▸ **Dataset excerpts**

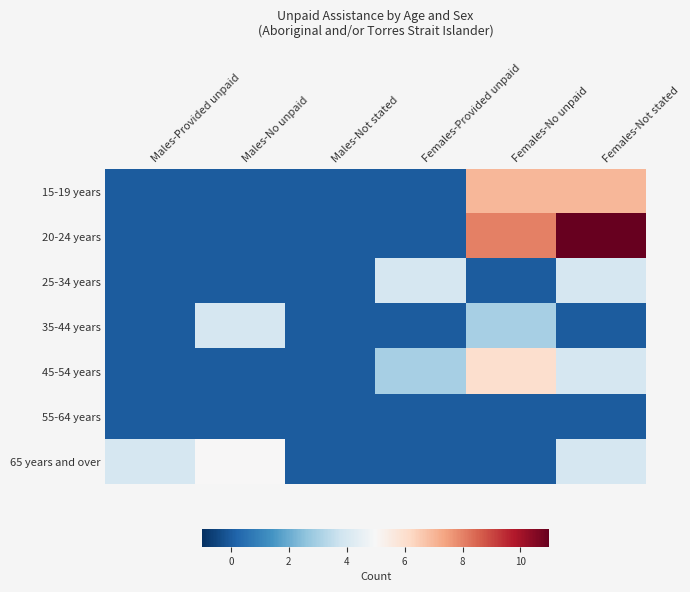

Reading left to right, transcribe all the data shown in this chart.

15-19 years: Males-Provided unpaid=0	Males-No unpaid=0	Males-Not stated=0	Females-Provided unpaid=0	Females-No unpaid=7	Females-Not stated=7
20-24 years: Males-Provided unpaid=0	Males-No unpaid=0	Males-Not stated=0	Females-Provided unpaid=0	Females-No unpaid=8	Females-Not stated=11
25-34 years: Males-Provided unpaid=0	Males-No unpaid=0	Males-Not stated=0	Females-Provided unpaid=4	Females-No unpaid=0	Females-Not stated=4
35-44 years: Males-Provided unpaid=0	Males-No unpaid=4	Males-Not stated=0	Females-Provided unpaid=0	Females-No unpaid=3	Females-Not stated=0
45-54 years: Males-Provided unpaid=0	Males-No unpaid=0	Males-Not stated=0	Females-Provided unpaid=3	Females-No unpaid=6	Females-Not stated=4
55-64 years: Males-Provided unpaid=0	Males-No unpaid=0	Males-Not stated=0	Females-Provided unpaid=0	Females-No unpaid=0	Females-Not stated=0
65 years and over: Males-Provided unpaid=4	Males-No unpaid=5	Males-Not stated=0	Females-Provided unpaid=0	Females-No unpaid=0	Females-Not stated=4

▸ **TRY IT**
Reproduce every one of the records above verbatim, line for line. Omit the pictures from your reproduction.

▸ **SOLUTION TO THIS PROBLEM**
Reading left to right, transcribe all the data shown in this chart.

15-19 years: Males-Provided unpaid=0	Males-No unpaid=0	Males-Not stated=0	Females-Provided unpaid=0	Females-No unpaid=7	Females-Not stated=7
20-24 years: Males-Provided unpaid=0	Males-No unpaid=0	Males-Not stated=0	Females-Provided unpaid=0	Females-No unpaid=8	Females-Not stated=11
25-34 years: Males-Provided unpaid=0	Males-No unpaid=0	Males-Not stated=0	Females-Provided unpaid=4	Females-No unpaid=0	Females-Not stated=4
35-44 years: Males-Provided unpaid=0	Males-No unpaid=4	Males-Not stated=0	Females-Provided unpaid=0	Females-No unpaid=3	Females-Not stated=0
45-54 years: Males-Provided unpaid=0	Males-No unpaid=0	Males-Not stated=0	Females-Provided unpaid=3	Females-No unpaid=6	Females-Not stated=4
55-64 years: Males-Provided unpaid=0	Males-No unpaid=0	Males-Not stated=0	Females-Provided unpaid=0	Females-No unpaid=0	Females-Not stated=0
65 years and over: Males-Provided unpaid=4	Males-No unpaid=5	Males-Not stated=0	Females-Provided unpaid=0	Females-No unpaid=0	Females-Not stated=4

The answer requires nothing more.